Articles of the Federation - Keith R. A. DeCandido [80]
“I did not!”
Tawna stared down at them both. “What’s the rule?”
Lenandro and Brelkel each exchanged a guilty glance. Together they said, “Everything is everyone’s.”
“That’s right. So share it, or I’ll take it away and give it to someone who understands the value of sharing. Now I need to talk to my friend here, so go upstairs and play, okay?”
“Okay.”
“Sure.”
The two kids ran out of the kitchen, Brelkel gripping the toy, Lenandro hot on her heels.
Opening a cabinet, Tawna took out a ration pack and tore it open. The smell made Ozla wince, even though the rations didn’t really smell like much of anything. Maybe that’s the problem-food is supposed to have an odor, but this just smells like pure nothingness.

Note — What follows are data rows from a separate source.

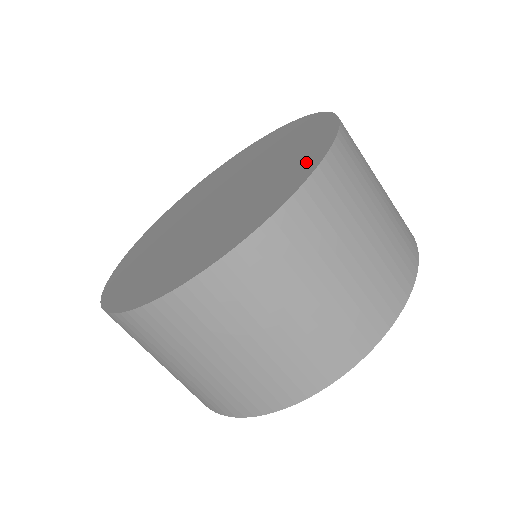
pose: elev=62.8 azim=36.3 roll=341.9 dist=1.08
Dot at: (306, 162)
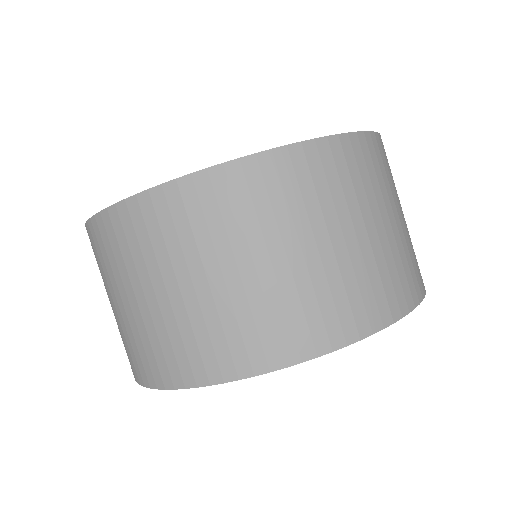
Dot at: occluded
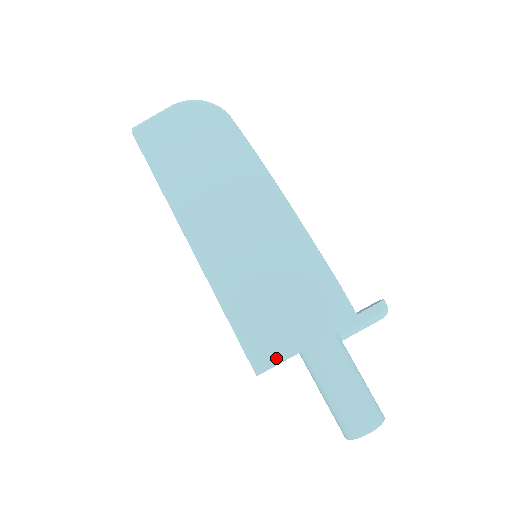
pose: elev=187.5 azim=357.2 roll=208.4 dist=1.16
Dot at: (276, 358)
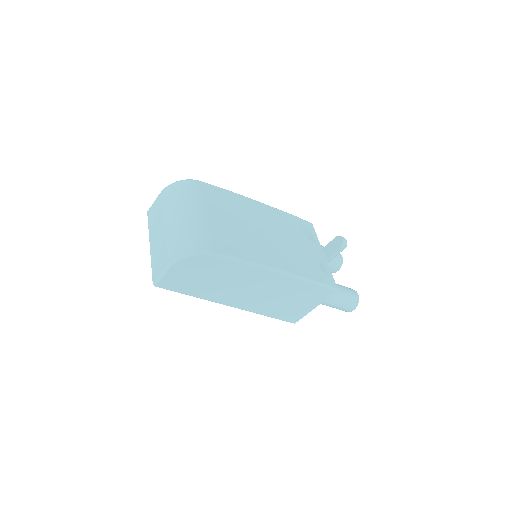
Dot at: (300, 317)
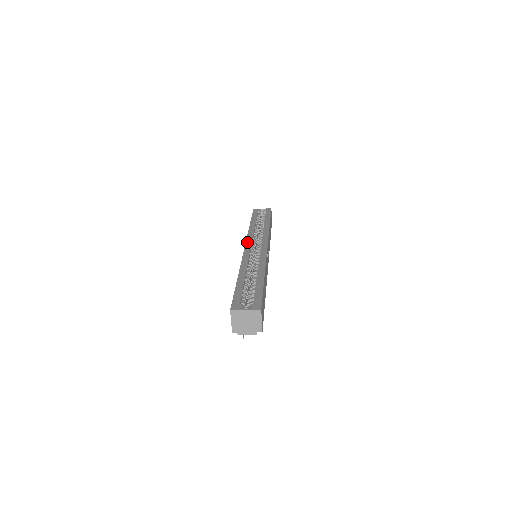
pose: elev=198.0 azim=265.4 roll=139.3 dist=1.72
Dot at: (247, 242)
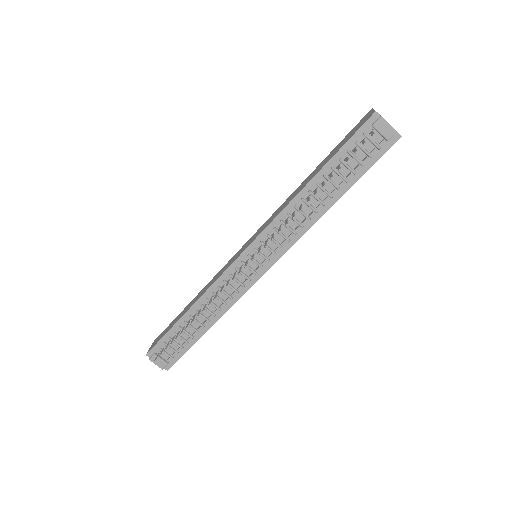
Dot at: occluded
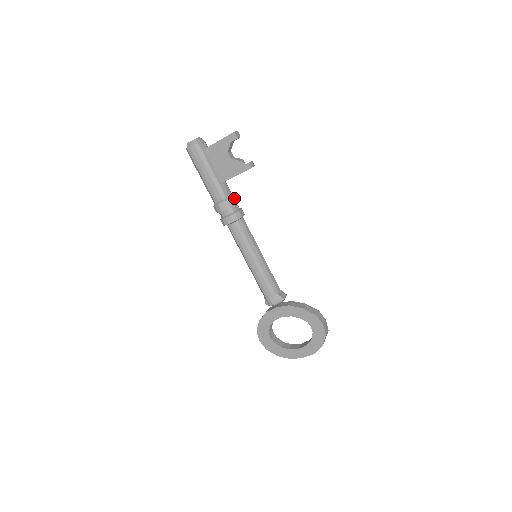
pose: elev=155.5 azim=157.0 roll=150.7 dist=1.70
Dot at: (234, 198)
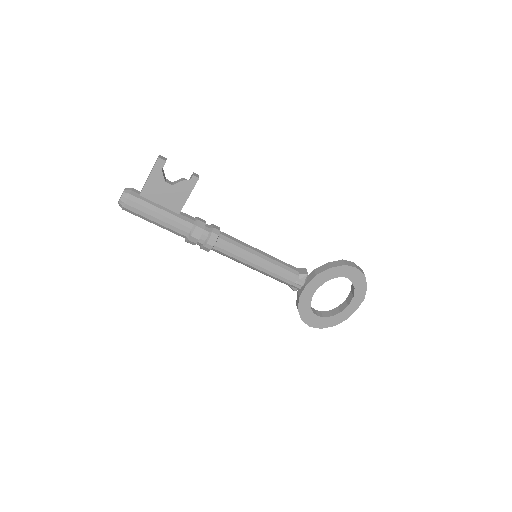
Dot at: (200, 220)
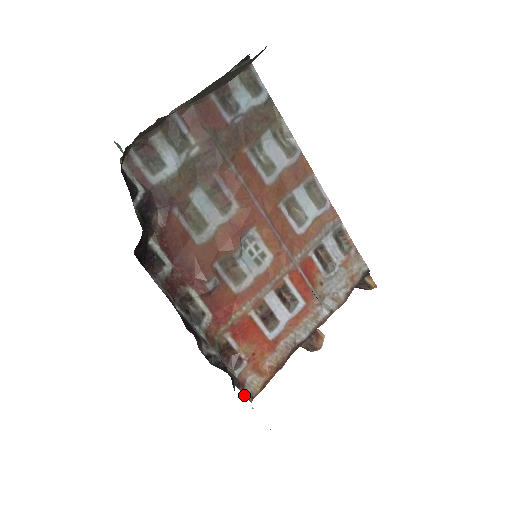
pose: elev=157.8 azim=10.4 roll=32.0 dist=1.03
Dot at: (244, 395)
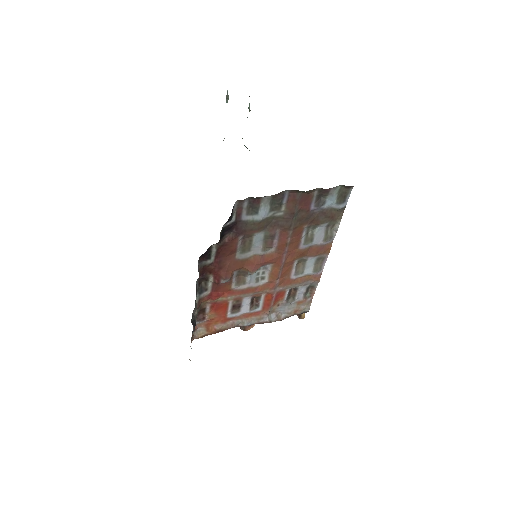
Dot at: occluded
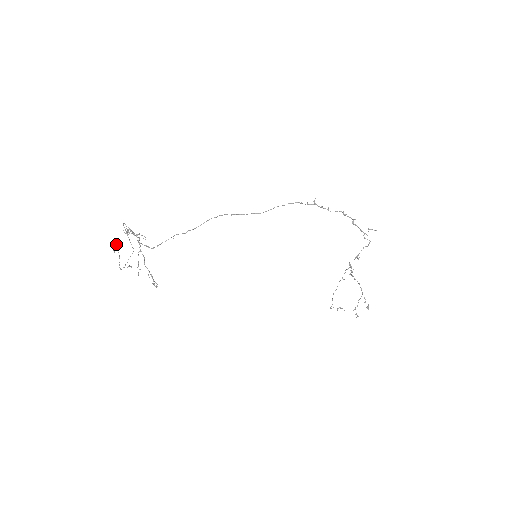
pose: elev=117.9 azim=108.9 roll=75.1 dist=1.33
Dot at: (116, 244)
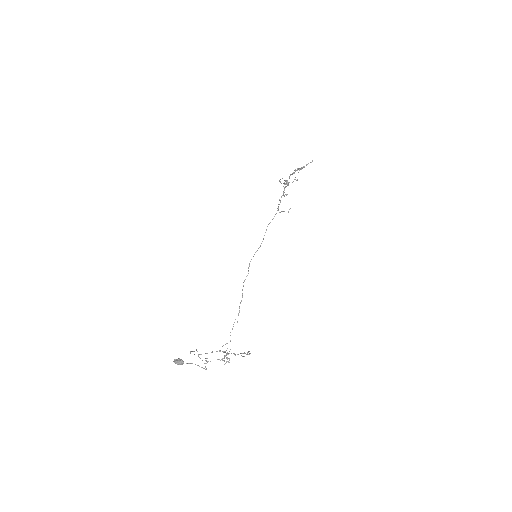
Dot at: (179, 361)
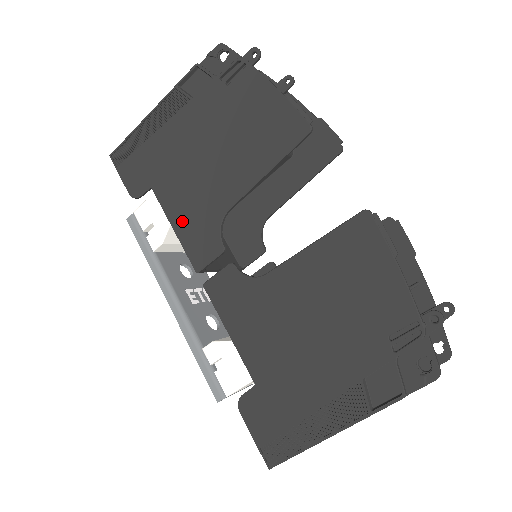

“I’ve been trying to get some real food here, but it’s tough. Luckily, these kids have duranium stomachs. They can eat wheat paste and they’ll be happy, so the rations are doing the trick for now.”
Ozla refrained from pointing out that wheat paste would be an improvement on the rations. Instead, she threw Tawna’s phrase back at her. ” ‘Everything is everyone’s’?”
Tawna smiled as she chewed her food. “Over the past six months, I’ve taken in three dozen orphans. So many children in such an enclosed space, it’s easy for resentments over possessions to build up. So I try to foster a sharing environment and make it clear that everything in this house belongs to everyone in this house.”
Ozla nodded. “Mind if I record this?”
“Not at all.”
Setting her padd to record, Ozla asked, “I guess the best question is why?”
Tawna chuckled. “Not how?”
“Well, how is obvious. You have this house.”
“After a fashion.” Tawna hesitated. “The house was a gift. I don’t feel like it really belongs to me. And then, after the attacks and Kinchawn’s trial, I started noticing the number of children who’d been left without parents. Nobody seemed to be in any hurry to take them in-and, to be fair, most didn’t really have the capacity to do so. So I opened this house’s doors.”
“Who was it a gift from?”
Again, the hesitation. Ozla had been a reporter for all her adult life, so she knew that the real story wasn’t in Tawna’s kindness to the orphan community of Alkam-Zar. That was a story, of course, and she would report it, but the story was how she’d gotten this house. Every instinct she’d honed told her that the house had been a gift from some kind of illicit source. Of course, it could have been something simple, like an affair with a rich man, but Ozla had a feeling it might have been more than that.
“I’d really rather not- ” Another hesitation, and then she said, “Oh, what does it matter? He’s dead, anyhow, so what harm can it do?”
“Who’s dead?”
“For the last few years, I was having an affair.”
Okay, so maybe that’s all it is. Trying not to sound deflated, Ozla remarked, “I didn’t realize you were married.”
“Well, I guess it’s not fair to say that I was having the affair-he was. He was a military man and served as one of General Minza’s adjutants.” Yet another hesitation. “Major Olorun Meboras. That was his name. He has-he had a wife and three children, but he said he didn’t love the wife and only stayed married for the sake of the children. He gave me the house a few months ago, and then the thing with the Klingons started, and Kinchawn was ousted, and then- ” Tears started to roll down Tawna’s feathered cheek. “Then he was killed during the trials. Executed.” Wiping the tear away, she continued, “He was a good man, just doing his duty.”
“I’m sorry.” Ozla tried to sound sincere, but she couldn’t bring herself to mean the words. She’d seen the damage done by Kinchawn’s people-which was considerably more specific, and with much greater long-term damage, than the more random Klingon orbital assaults-and couldn’t find it in her heart to be sorry that one of the people responsible for the devastation that she’d seen was dead.
I can’t believe I just thought that. I have got to get off this planet. Just have to finish this one interview.
She then asked how Tawna’s little halfway house got started.